We have a natural norm $N$ on $\mathbb{Z}[i]$ given by $N(a+bi) = a^2 + b^2$, for all $a+bi \in \mathbb{Z}[x]$. One can show that w.r.t. this norm, $\mathbb{Z}[i]$ is a Euclidean domain, hence a PID, hence a UFD.
Let $p \in \mathbb{N}$ be a prime such that $p = a^2 + b^2$ for some $a,b \in \mathbb{Z}$. Now suppose $\exists c,d \in \mathbb{Z}$ such that $p = c^2 + d^2$. Then in $\mathbb{Z}[i]$ we have $N(a+bi) = p = N(c+di)$.
Suppose a+bi = (e+fi)(e' +f'i) in $\mathbb{Z}[i]$. Then taking norms (our norm $N$ is multiplicative) we have a^2+b^2 = p = (e^2+f^2)(e'^2 + f'^2), and so without loss of generality one can say that $e^2 + f^2 = p$. Then e'^2 + f'^2 = 1, and the only elements with norm 1 in $\mathbb{Z}[i]$ are $\{1,-1,i,-i\}$, which are also units. Thus, e'+f'i is a unit in $\mathbb{Z}[i]$, which shows that $a+bi$ is irreducible (actually one needs to use the fact that every unit of $\mathbb{Z}[i]$ has norm 1 to conclude that $a+bi$ is not a unit in the first place, but this is easy). Since, $N(c+bi)=p$, by a similar argument $c+di$ is irreducible in $\mathbb{Z}[i]$.

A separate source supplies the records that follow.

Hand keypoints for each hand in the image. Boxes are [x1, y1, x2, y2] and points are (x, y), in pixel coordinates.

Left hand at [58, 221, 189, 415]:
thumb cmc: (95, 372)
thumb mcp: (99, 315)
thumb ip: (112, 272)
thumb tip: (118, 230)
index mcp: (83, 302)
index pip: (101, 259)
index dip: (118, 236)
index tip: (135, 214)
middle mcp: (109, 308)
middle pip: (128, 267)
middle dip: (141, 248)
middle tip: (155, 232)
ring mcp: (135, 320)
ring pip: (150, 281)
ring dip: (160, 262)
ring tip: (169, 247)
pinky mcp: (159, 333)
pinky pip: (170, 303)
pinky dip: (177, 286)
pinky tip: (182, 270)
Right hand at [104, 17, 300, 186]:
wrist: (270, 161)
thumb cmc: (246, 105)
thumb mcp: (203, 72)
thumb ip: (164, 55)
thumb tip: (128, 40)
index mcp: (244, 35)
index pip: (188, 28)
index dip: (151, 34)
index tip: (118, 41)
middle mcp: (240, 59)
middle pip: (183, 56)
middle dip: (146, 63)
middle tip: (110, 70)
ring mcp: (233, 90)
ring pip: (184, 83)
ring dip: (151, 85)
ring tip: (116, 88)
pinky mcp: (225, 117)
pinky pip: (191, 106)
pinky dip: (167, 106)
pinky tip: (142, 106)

Then in $Z[i]$ we have $(a+bi)(a-bi) = p = (c+di)(c-di)$ is a factorization of $p$ into irreducibles. By unique factorization, say without loss of generality that $c+di = unit \times a+bi$ (here the unit is a unit of $\mathbb{Z}[i]$). Then you are basically done (why?).